Last month’s first-quarter update from Wm Morrison Supermarkets (LSE: MRW) (NASDAQOTH: MRWSY.US ) reveals like-for-like sales down 7.1% excluding fuel.
That’s a poor result, but it’s unsurprising given that the firm predicts full-year underlying profit to come in between £325m and £375m — even on the most optimistic figure that’s around 52% down on the £785m achieved last year.
I think it’s reasonable to describe such an outcome as a profit collapse without being melodramatic.
Structural shift
Of course, the company is fighting back. Plans to drive £1 billion in cost savings over three years will help. Improving the layout of big stores might help. Opening 200 convenience stores by the end of the year should also provide a boost, as will driving up on-line sales.
However, whilst plans to slash the prices of 1,200 products, permanently, might help with customer retention, it’s difficult to see such moves helping to restore profitability. It’s starting to look like a mass-consumer movement to “alternative value suppliers” is wresting some of the big supermarkets’ traditional power away — permanent price slashing looks like something of a desperate measure.

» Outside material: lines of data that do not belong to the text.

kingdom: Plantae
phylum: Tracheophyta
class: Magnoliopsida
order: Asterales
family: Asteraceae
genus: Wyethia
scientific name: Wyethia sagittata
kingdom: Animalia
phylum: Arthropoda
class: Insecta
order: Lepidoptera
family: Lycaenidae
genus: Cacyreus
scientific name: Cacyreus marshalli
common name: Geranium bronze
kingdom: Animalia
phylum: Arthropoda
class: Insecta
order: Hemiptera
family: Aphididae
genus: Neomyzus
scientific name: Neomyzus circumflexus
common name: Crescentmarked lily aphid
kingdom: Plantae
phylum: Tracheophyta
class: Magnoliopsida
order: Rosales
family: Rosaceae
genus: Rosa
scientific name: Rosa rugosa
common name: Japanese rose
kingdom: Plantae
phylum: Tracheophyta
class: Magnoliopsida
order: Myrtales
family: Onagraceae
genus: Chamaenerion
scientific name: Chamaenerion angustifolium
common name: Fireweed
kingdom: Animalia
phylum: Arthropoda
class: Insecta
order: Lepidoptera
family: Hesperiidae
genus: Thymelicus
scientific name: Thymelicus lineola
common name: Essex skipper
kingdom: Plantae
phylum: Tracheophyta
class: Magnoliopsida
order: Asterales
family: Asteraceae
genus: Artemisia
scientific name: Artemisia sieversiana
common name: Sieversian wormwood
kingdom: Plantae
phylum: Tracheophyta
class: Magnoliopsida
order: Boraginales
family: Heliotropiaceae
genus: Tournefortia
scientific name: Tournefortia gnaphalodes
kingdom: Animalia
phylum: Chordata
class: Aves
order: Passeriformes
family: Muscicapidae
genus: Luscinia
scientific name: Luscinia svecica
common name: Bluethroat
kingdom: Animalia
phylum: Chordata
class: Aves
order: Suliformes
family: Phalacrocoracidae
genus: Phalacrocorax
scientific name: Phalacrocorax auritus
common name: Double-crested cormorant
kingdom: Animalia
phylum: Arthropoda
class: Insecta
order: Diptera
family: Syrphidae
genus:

It’s hard to disagree with Morrison’s chairman who says he thinks the customer shift to value is structural this time rather than cyclical.
Turnaround no more
Three months ago, I wondered whether Morrison had an element of turnaround potential at the current 193p share price. Today, I don’t think it has. We should think of forward profit forecasts as a downwards rebasing to a new normal. Sure, Morrison will maybe make progress from this new, lower level, but it will likely be on-trend and mild growth at best. There’s no frisky upwards re-rating on the horizon here. If anything, with the potential for the current customer backlash to protract into a new not-taking-any-more-nonsense zeitgeist, there’s now increased downside risk to holding Morrison shares.
With so many other better businesses on the London market, with better growth prospects and better dividend prospects, why should I risk my hard-earned capital on Morrison?
What now?
City analysts expect a 15% recovery in earnings per share in 2016 after 2015’s profit collapse. The forward P/E rating is running at about 13 and the forward dividend yield at around 6.2%. Forward profit predictions assume the dividend will be covered 1.25 times. To me, that’s a high rating for a company that has just revealed its poor growth credentials and a vulnerable-looking dividend.
Morrison’s dividend might look attractive to some, but I prefer better prospects on total returns rather than just an income from my investments.